**Problem requirements**
Leaving the images aside, transcribe all the data below exactly.

**Stored entries**
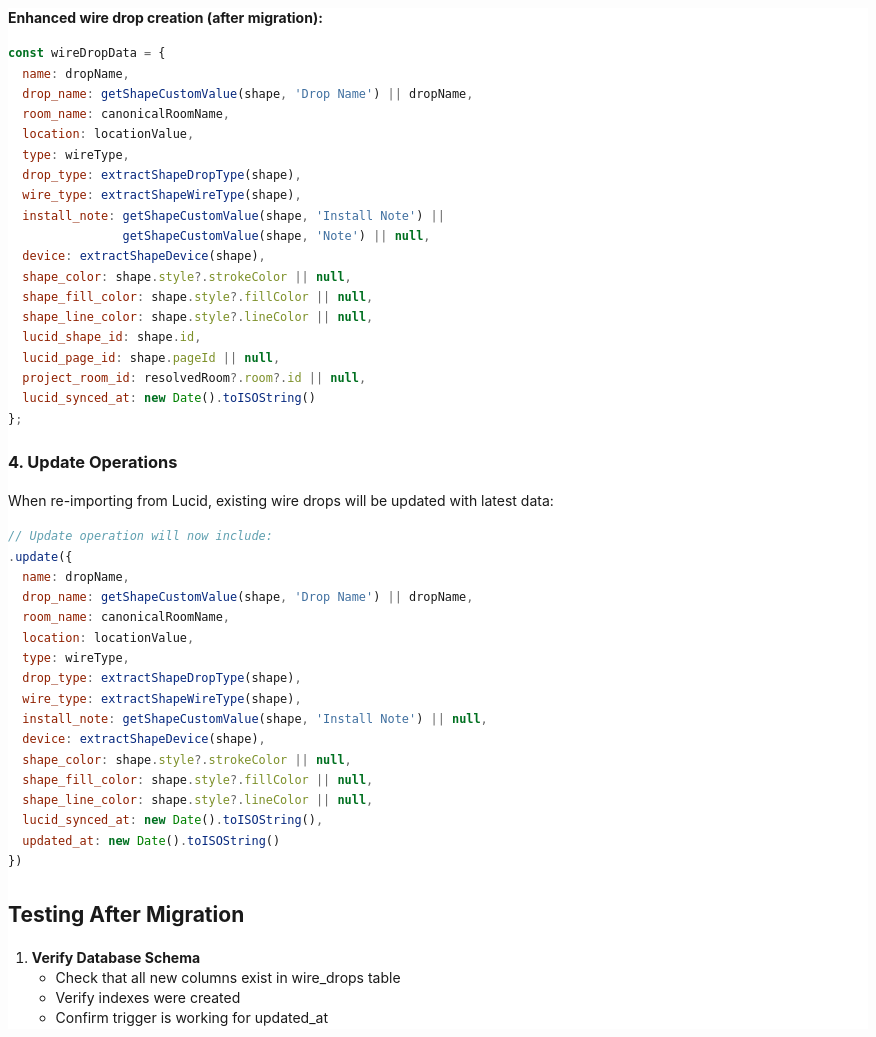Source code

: **Enhanced wire drop creation (after migration):**
```javascript
const wireDropData = {
  name: dropName,
  drop_name: getShapeCustomValue(shape, 'Drop Name') || dropName,
  room_name: canonicalRoomName,
  location: locationValue,
  type: wireType,
  drop_type: extractShapeDropType(shape),
  wire_type: extractShapeWireType(shape),
  install_note: getShapeCustomValue(shape, 'Install Note') || 
                getShapeCustomValue(shape, 'Note') || null,
  device: extractShapeDevice(shape),
  shape_color: shape.style?.strokeColor || null,
  shape_fill_color: shape.style?.fillColor || null,
  shape_line_color: shape.style?.lineColor || null,
  lucid_shape_id: shape.id,
  lucid_page_id: shape.pageId || null,
  project_room_id: resolvedRoom?.room?.id || null,
  lucid_synced_at: new Date().toISOString()
};
```

### 4. Update Operations
When re-importing from Lucid, existing wire drops will be updated with latest data:
```javascript
// Update operation will now include:
.update({
  name: dropName,
  drop_name: getShapeCustomValue(shape, 'Drop Name') || dropName,
  room_name: canonicalRoomName,
  location: locationValue,
  type: wireType,
  drop_type: extractShapeDropType(shape),
  wire_type: extractShapeWireType(shape),
  install_note: getShapeCustomValue(shape, 'Install Note') || null,
  device: extractShapeDevice(shape),
  shape_color: shape.style?.strokeColor || null,
  shape_fill_color: shape.style?.fillColor || null,
  shape_line_color: shape.style?.lineColor || null,
  lucid_synced_at: new Date().toISOString(),
  updated_at: new Date().toISOString()
})
```

## Testing After Migration

1. **Verify Database Schema**
   - Check that all new columns exist in wire_drops table
   - Verify indexes were created
   - Confirm trigger is working for updated_at
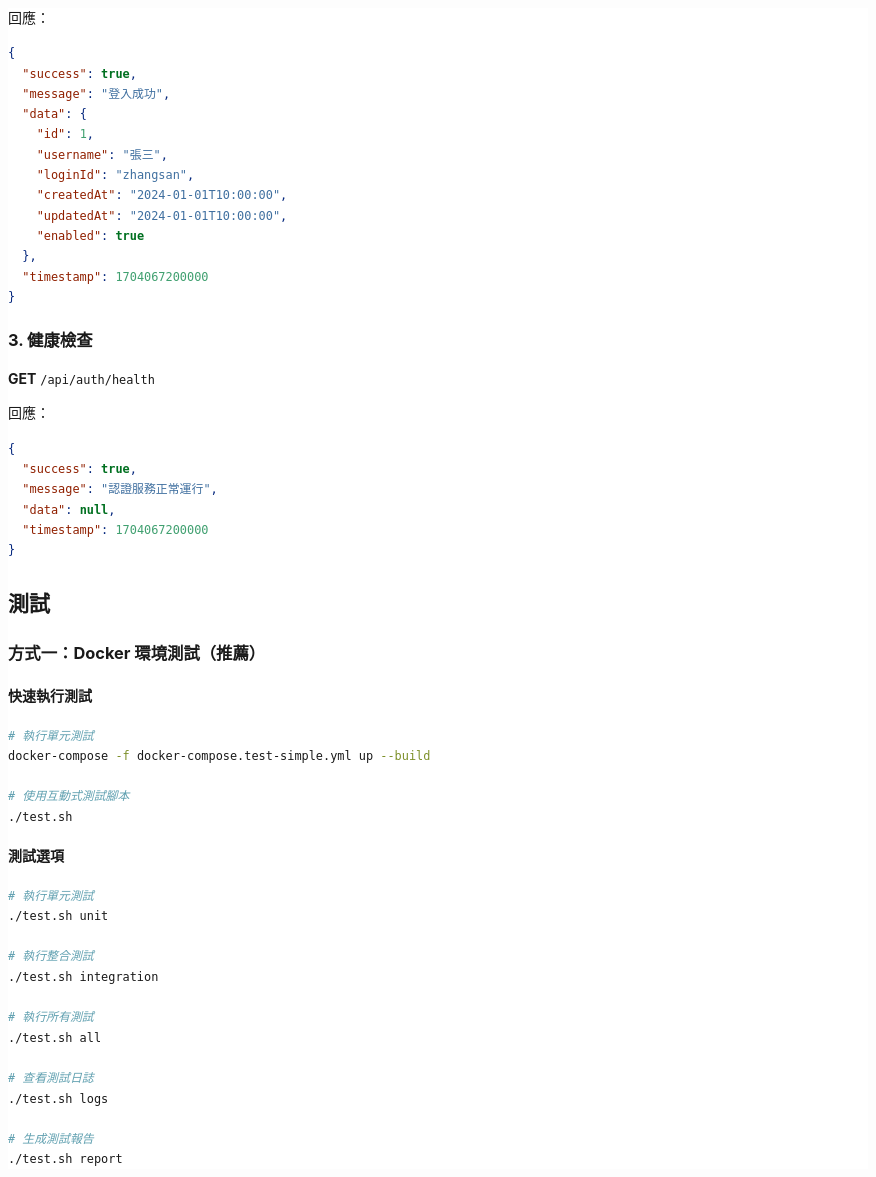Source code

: 回應：
```json
{
  "success": true,
  "message": "登入成功",
  "data": {
    "id": 1,
    "username": "張三",
    "loginId": "zhangsan",
    "createdAt": "2024-01-01T10:00:00",
    "updatedAt": "2024-01-01T10:00:00",
    "enabled": true
  },
  "timestamp": 1704067200000
}
```

### 3. 健康檢查

**GET** `/api/auth/health`

回應：
```json
{
  "success": true,
  "message": "認證服務正常運行",
  "data": null,
  "timestamp": 1704067200000
}
```

## 測試

### 方式一：Docker 環境測試（推薦）

#### 快速執行測試

```bash
# 執行單元測試
docker-compose -f docker-compose.test-simple.yml up --build

# 使用互動式測試腳本
./test.sh
```

#### 測試選項

```bash
# 執行單元測試
./test.sh unit

# 執行整合測試
./test.sh integration

# 執行所有測試
./test.sh all

# 查看測試日誌
./test.sh logs

# 生成測試報告
./test.sh report
```
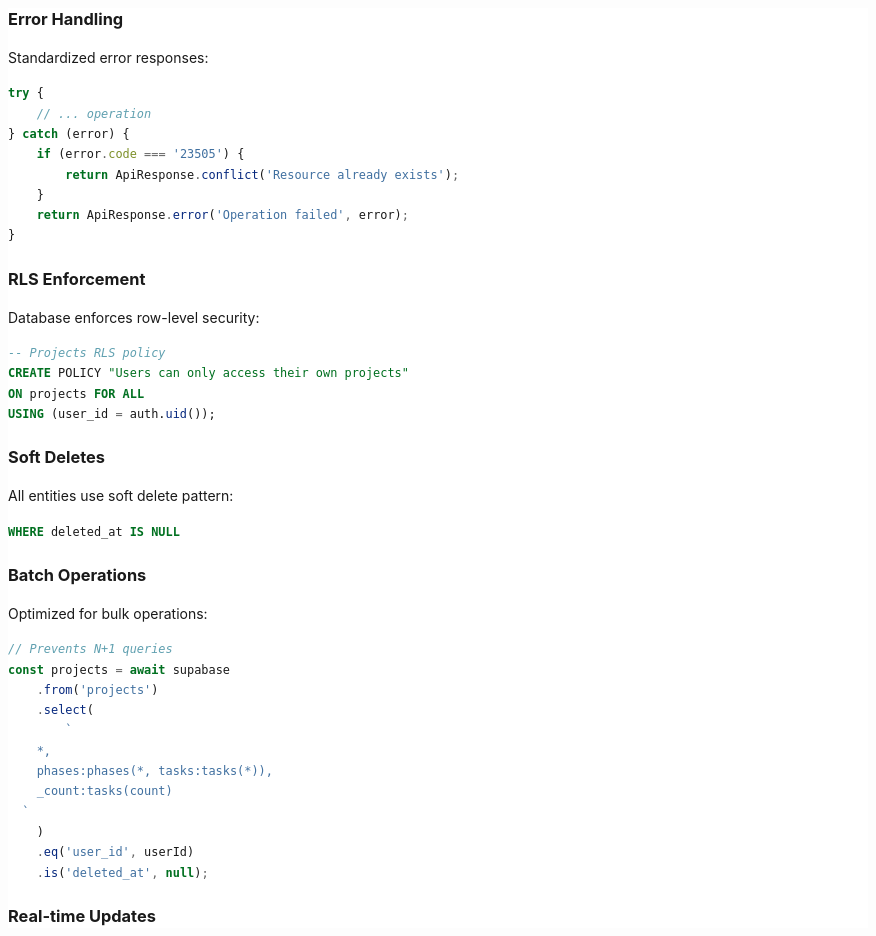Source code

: ### Error Handling

Standardized error responses:

```typescript
try {
	// ... operation
} catch (error) {
	if (error.code === '23505') {
		return ApiResponse.conflict('Resource already exists');
	}
	return ApiResponse.error('Operation failed', error);
}
```

### RLS Enforcement

Database enforces row-level security:

```sql
-- Projects RLS policy
CREATE POLICY "Users can only access their own projects"
ON projects FOR ALL
USING (user_id = auth.uid());
```

### Soft Deletes

All entities use soft delete pattern:

```sql
WHERE deleted_at IS NULL
```

### Batch Operations

Optimized for bulk operations:

```typescript
// Prevents N+1 queries
const projects = await supabase
	.from('projects')
	.select(
		`
    *,
    phases:phases(*, tasks:tasks(*)),
    _count:tasks(count)
  `
	)
	.eq('user_id', userId)
	.is('deleted_at', null);
```

### Real-time Updates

**Written response**
Source code

: **Enhanced wire drop creation (after migration):**
```javascript
const wireDropData = {
  name: dropName,
  drop_name: getShapeCustomValue(shape, 'Drop Name') || dropName,
  room_name: canonicalRoomName,
  location: locationValue,
  type: wireType,
  drop_type: extractShapeDropType(shape),
  wire_type: extractShapeWireType(shape),
  install_note: getShapeCustomValue(shape, 'Install Note') || 
                getShapeCustomValue(shape, 'Note') || null,
  device: extractShapeDevice(shape),
  shape_color: shape.style?.strokeColor || null,
  shape_fill_color: shape.style?.fillColor || null,
  shape_line_color: shape.style?.lineColor || null,
  lucid_shape_id: shape.id,
  lucid_page_id: shape.pageId || null,
  project_room_id: resolvedRoom?.room?.id || null,
  lucid_synced_at: new Date().toISOString()
};
```

### 4. Update Operations
When re-importing from Lucid, existing wire drops will be updated with latest data:
```javascript
// Update operation will now include:
.update({
  name: dropName,
  drop_name: getShapeCustomValue(shape, 'Drop Name') || dropName,
  room_name: canonicalRoomName,
  location: locationValue,
  type: wireType,
  drop_type: extractShapeDropType(shape),
  wire_type: extractShapeWireType(shape),
  install_note: getShapeCustomValue(shape, 'Install Note') || null,
  device: extractShapeDevice(shape),
  shape_color: shape.style?.strokeColor || null,
  shape_fill_color: shape.style?.fillColor || null,
  shape_line_color: shape.style?.lineColor || null,
  lucid_synced_at: new Date().toISOString(),
  updated_at: new Date().toISOString()
})
```

## Testing After Migration

1. **Verify Database Schema**
   - Check that all new columns exist in wire_drops table
   - Verify indexes were created
   - Confirm trigger is working for updated_at
Source code

: 回應：
```json
{
  "success": true,
  "message": "登入成功",
  "data": {
    "id": 1,
    "username": "張三",
    "loginId": "zhangsan",
    "createdAt": "2024-01-01T10:00:00",
    "updatedAt": "2024-01-01T10:00:00",
    "enabled": true
  },
  "timestamp": 1704067200000
}
```

### 3. 健康檢查

**GET** `/api/auth/health`

回應：
```json
{
  "success": true,
  "message": "認證服務正常運行",
  "data": null,
  "timestamp": 1704067200000
}
```

## 測試

### 方式一：Docker 環境測試（推薦）

#### 快速執行測試

```bash
# 執行單元測試
docker-compose -f docker-compose.test-simple.yml up --build

# 使用互動式測試腳本
./test.sh
```

#### 測試選項

```bash
# 執行單元測試
./test.sh unit

# 執行整合測試
./test.sh integration

# 執行所有測試
./test.sh all

# 查看測試日誌
./test.sh logs

# 生成測試報告
./test.sh report
```
Source code

: ### Error Handling

Standardized error responses:

```typescript
try {
	// ... operation
} catch (error) {
	if (error.code === '23505') {
		return ApiResponse.conflict('Resource already exists');
	}
	return ApiResponse.error('Operation failed', error);
}
```

### RLS Enforcement

Database enforces row-level security:

```sql
-- Projects RLS policy
CREATE POLICY "Users can only access their own projects"
ON projects FOR ALL
USING (user_id = auth.uid());
```

### Soft Deletes

All entities use soft delete pattern:

```sql
WHERE deleted_at IS NULL
```

### Batch Operations

Optimized for bulk operations:

```typescript
// Prevents N+1 queries
const projects = await supabase
	.from('projects')
	.select(
		`
    *,
    phases:phases(*, tasks:tasks(*)),
    _count:tasks(count)
  `
	)
	.eq('user_id', userId)
	.is('deleted_at', null);
```

### Real-time Updates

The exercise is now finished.